Start with William F. Milliken....
There should be enough info there to set up a theoretical model based on different "ride heights" and "spring rates" to get a ball park feel on say dx/dy on contact patch area.
For extra credit - show a dynamic model of contact patch shape in two dimensions....
None of this answers your question - as there are far too many variables to calculate - esp at the "high school physics" level you desire.
What Milliken et al WILL allow you to discover is that in fact lowering most VW strut suspensions does NOT lead to better handling.
If Milliken is too complicated - try Herb Adams.
And Dick Shine answered the question several posts back...


----------



## mcaselli (Mar 9, 2004)

*Re: (longboa)*


_Quote, originally posted by *longboa* »_Thanks, again. I read the FAQ previously. But nowhere did I see even hypothetical numerical estimates of degrees or percentage differences in performance potential between suspension systems and heights, much less any data from an even quasi-controlled study.
Therefore, I am forced to conclude that when people say that lowering or raising influences performance potential, they have no idea how much. Could it be as little as less than 1% of performance potential per inch of ride height? I mean, I just can't find any data or any calculations.

_Modified by longboa at 7:23 PM 1-7-2007_

Longboa-
i understand you are becoming frustrated by the lack of concrete numbers provided by the same people who pontificate so elloquently on principles of suspension design, and as a result that you may be inclined to think that these people are full of crap. I personally know a couple of them, and can vouch for their credibility.
As has been mentioned previously, there are WAY too many variables to come up with any concrete numbers in a back-of-envelope, "12th grade physics" kind of way. You really ought to look up the Milliken book, "Race Car Vehicle Dynamics." Even just staring at it its sheer mass sitting on the shelf will begin to give you an appreciation for what goes into handling performance.
Supposing you had all the information about the vehicle, spring rates, roll rates, shock rates, geometric data on linkages, ride heights, CG locations, corner weights (notice that the list is growing, but still manageable given enough time) you would still be missing what is possibly the most crucial data...comprehensive tire test data.
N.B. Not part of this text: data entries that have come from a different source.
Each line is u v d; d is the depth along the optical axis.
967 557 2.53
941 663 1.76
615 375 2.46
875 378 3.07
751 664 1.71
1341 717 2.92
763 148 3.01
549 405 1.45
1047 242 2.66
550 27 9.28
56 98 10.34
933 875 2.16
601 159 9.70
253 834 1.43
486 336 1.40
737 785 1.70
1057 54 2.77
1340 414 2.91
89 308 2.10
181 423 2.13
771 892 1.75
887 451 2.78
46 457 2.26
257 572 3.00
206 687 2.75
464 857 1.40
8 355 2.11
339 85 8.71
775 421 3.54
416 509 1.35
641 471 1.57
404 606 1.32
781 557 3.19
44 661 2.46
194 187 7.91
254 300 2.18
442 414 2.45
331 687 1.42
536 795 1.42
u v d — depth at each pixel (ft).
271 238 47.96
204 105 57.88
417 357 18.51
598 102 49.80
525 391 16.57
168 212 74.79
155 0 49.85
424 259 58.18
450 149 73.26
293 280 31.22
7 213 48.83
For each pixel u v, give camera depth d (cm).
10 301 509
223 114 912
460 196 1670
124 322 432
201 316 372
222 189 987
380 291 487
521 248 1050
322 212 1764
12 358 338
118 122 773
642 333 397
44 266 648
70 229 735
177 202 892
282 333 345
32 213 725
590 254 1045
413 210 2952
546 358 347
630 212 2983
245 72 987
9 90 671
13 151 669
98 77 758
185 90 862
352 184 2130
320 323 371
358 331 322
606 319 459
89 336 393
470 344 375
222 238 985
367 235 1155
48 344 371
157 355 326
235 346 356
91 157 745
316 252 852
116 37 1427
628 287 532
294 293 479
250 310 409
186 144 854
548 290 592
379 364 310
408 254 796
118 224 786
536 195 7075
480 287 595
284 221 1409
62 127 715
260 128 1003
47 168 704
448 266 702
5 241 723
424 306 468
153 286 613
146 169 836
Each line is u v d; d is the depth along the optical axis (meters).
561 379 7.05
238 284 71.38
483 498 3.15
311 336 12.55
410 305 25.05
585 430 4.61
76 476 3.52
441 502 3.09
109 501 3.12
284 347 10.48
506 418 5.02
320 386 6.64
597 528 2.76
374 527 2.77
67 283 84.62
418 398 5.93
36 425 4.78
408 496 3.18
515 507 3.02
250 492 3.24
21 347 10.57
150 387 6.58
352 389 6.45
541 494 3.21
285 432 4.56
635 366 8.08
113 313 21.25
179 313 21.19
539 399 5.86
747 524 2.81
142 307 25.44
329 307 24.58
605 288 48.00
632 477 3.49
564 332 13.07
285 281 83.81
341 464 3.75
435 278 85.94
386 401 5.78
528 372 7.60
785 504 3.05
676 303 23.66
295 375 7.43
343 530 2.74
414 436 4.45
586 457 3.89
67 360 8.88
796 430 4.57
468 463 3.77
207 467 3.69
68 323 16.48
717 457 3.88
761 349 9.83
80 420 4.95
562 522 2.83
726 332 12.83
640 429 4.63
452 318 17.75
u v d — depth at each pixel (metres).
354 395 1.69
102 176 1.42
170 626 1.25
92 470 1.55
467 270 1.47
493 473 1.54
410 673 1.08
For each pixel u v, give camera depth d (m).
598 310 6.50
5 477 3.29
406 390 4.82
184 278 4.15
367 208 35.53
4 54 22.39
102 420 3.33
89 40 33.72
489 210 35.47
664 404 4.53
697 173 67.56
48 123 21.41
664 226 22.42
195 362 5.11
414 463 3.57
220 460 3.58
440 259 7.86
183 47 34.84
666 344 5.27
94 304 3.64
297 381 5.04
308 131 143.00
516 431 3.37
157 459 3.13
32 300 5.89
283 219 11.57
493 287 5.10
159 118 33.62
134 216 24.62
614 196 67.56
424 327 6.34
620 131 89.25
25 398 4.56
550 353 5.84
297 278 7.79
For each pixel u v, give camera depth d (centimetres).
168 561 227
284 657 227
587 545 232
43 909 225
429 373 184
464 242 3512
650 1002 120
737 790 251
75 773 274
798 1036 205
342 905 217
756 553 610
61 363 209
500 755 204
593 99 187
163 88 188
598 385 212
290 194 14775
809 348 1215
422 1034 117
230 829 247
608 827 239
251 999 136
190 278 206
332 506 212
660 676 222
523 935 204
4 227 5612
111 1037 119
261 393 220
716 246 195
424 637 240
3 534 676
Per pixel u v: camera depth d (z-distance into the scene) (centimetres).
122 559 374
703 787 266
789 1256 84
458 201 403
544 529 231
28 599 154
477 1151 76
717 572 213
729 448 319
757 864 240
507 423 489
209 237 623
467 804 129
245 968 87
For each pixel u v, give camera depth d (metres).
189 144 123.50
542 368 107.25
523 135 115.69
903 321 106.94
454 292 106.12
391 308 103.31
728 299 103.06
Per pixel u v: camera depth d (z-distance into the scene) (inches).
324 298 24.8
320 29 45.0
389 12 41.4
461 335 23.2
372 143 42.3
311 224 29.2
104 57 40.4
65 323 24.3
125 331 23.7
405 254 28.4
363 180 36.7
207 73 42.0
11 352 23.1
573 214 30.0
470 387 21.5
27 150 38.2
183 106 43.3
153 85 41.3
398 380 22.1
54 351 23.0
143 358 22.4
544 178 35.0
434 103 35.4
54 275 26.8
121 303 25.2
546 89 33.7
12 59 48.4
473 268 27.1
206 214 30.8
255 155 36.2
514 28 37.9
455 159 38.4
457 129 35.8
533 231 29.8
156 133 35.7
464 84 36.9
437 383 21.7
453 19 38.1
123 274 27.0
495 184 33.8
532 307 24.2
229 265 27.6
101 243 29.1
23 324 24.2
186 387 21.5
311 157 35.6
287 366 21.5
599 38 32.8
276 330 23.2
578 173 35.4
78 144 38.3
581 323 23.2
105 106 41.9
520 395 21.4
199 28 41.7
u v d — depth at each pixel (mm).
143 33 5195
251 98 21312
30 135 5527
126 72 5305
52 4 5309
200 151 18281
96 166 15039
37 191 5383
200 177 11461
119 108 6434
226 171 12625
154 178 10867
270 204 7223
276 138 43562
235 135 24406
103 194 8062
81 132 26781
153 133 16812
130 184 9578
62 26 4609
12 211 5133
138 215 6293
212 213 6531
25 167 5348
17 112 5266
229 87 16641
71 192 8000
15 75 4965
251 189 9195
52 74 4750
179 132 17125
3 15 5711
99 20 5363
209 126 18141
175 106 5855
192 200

All the suspension work we do comes down to controlling the orientation of the contact patch, and the vertical load distribution among the four tires.
I was just talking with a well respected engineer in the industry yesterday, who said that when he was building Champ cars he had a hard enough time getting a good set of tire data for race tires, to say nothing of trying to obtain the data for street tires. 
The kind of data that we're talking about likely hasn't ever been taken by anyone, even the manufacturers, for street tires.
--------------------
so this is why we, even the most educated and knowledgeable among us, talk in qualitative terms about the effects of various chassis setup changes--the data necessary to calculate the effects on paper simply isn't practical to obtain.
If you were going racing, you'd start out with what you thought was the best possible setup, based on the principles of suspension design laid out in books like the ones mentioned, and then you'd run laps-lots of them, and make one subtle change at a time, looking for its effects on lap time. even this isn't straight forward, because one change can have multiple and sometimes conflicting effects. This kind of testing is really expensive and time consuming.
As a business selling performance suspension parts for street cars, how much time are you going to spend running competitors setups, or setups you know shouldn't work well (or in the case of some vendors, setups that ought to work better), when you can just throw your product to market and have people buy it?
As a concerned buyer, the best thing to do is to educate yourself on the principles involved by reading a neutral text (like milliken, although its super heavy reading, or fred puhn's how to make your car handle, or caroll smith's tune to win), then figure out which products still look interesting to you, and go try them.
----------------
now for some practical advice, though its all been stated before,
lowering the front of one of these cars is ALWAYS going to be bad, unless you're using some other piece of kit, like a sport lowering spindle, to correct the geometric problems that arise from lowering. Of course, in making that statement, i've already made an assumption, based on experience, that the change in CG height from lowering the car does not make up for the geometric problems that arise from lowering the car. 
In my experience, cars with "performance" lowering springs and "performance" shocks, without corrective lowering spindles, tend to handle WORSE than the factory configuration, despite many owners telling you just the opposite...the placebo effect is very evident in these individuals.
You can get fantastic handling at the factory ride height by careful selection of springs, swaybars, and shocks. This is how SRS has generated such a loyal following. Dick has more years doing this than i have breathing (sorry, Shine), and he's gotten pretty damn good at it.
i guess this is how i do things, i go away from the vortex for a long damn time, then i drop a seventeen page bomb when i get back.


----------



## phatvw (Aug 29, 2001)

*Re: (mcaselli)*

Mcaselli, that was an great post. Poignant, yet comprehensive. http://****************.com/smile/emthup.gif http://****************.com/smile/emthup.gif


----------



## scottzg (Jul 27, 2006)

*Re: (longboa)*


_Quote, originally posted by *longboa* »_Thanks, again. I read the FAQ previously. But nowhere did I see even hypothetical numerical estimates of degrees or percentage differences in performance potential between suspension systems and heights, much less any data from an even quasi-controlled study.
Therefore, I am forced to conclude that when people say that lowering or raising influences performance potential, they have no idea how much. Could it be as little as less than 1% of performance potential per inch of ride height? I mean, I just can't find any data or any calculations.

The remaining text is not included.